• [DATA PROVIDED]
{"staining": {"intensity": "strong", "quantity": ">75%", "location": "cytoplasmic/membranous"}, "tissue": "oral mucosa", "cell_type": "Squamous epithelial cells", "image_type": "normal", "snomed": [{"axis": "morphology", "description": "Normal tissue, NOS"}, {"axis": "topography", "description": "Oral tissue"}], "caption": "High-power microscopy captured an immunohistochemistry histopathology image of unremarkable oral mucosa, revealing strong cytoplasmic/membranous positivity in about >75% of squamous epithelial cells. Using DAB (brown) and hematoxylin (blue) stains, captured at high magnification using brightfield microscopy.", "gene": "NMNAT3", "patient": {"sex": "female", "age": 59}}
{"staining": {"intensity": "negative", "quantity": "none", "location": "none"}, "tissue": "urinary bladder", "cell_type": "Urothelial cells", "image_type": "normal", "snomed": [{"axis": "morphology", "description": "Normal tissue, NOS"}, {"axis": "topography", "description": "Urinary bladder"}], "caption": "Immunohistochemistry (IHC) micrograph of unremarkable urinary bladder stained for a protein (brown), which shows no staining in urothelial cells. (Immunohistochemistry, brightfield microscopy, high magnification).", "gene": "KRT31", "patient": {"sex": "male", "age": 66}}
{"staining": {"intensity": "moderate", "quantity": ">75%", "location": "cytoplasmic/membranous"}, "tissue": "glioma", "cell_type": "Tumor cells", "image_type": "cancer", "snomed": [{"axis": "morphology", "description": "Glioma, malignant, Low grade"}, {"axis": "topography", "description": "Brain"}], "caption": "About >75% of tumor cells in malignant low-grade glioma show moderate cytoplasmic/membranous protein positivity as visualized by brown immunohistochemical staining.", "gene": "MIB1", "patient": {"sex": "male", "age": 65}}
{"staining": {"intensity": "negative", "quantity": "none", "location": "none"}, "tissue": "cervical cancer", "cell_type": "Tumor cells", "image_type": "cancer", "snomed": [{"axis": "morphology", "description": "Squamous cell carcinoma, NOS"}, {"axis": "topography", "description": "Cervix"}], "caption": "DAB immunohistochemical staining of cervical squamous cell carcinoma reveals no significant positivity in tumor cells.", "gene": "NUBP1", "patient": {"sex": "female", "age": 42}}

• [THE TASK]
Each line of the data that holds "Squamous" should be reported.

• [TASK RESULT]
{"staining": {"intensity": "strong", "quantity": ">75%", "location": "cytoplasmic/membranous"}, "tissue": "oral mucosa", "cell_type": "Squamous epithelial cells", "image_type": "normal", "snomed": [{"axis": "morphology", "description": "Normal tissue, NOS"}, {"axis": "topography", "description": "Oral tissue"}], "caption": "High-power microscopy captured an immunohistochemistry histopathology image of unremarkable oral mucosa, revealing strong cytoplasmic/membranous positivity in about >75% of squamous epithelial cells. Using DAB (brown) and hematoxylin (blue) stains, captured at high magnification using brightfield microscopy.", "gene": "NMNAT3", "patient": {"sex": "female", "age": 59}}
{"staining": {"intensity": "negative", "quantity": "none", "location": "none"}, "tissue": "cervical cancer", "cell_type": "Tumor cells", "image_type": "cancer", "snomed": [{"axis": "morphology", "description": "Squamous cell carcinoma, NOS"}, {"axis": "topography", "description": "Cervix"}], "caption": "DAB immunohistochemical staining of cervical squamous cell carcinoma reveals no significant positivity in tumor cells.", "gene": "NUBP1", "patient": {"sex": "female", "age": 42}}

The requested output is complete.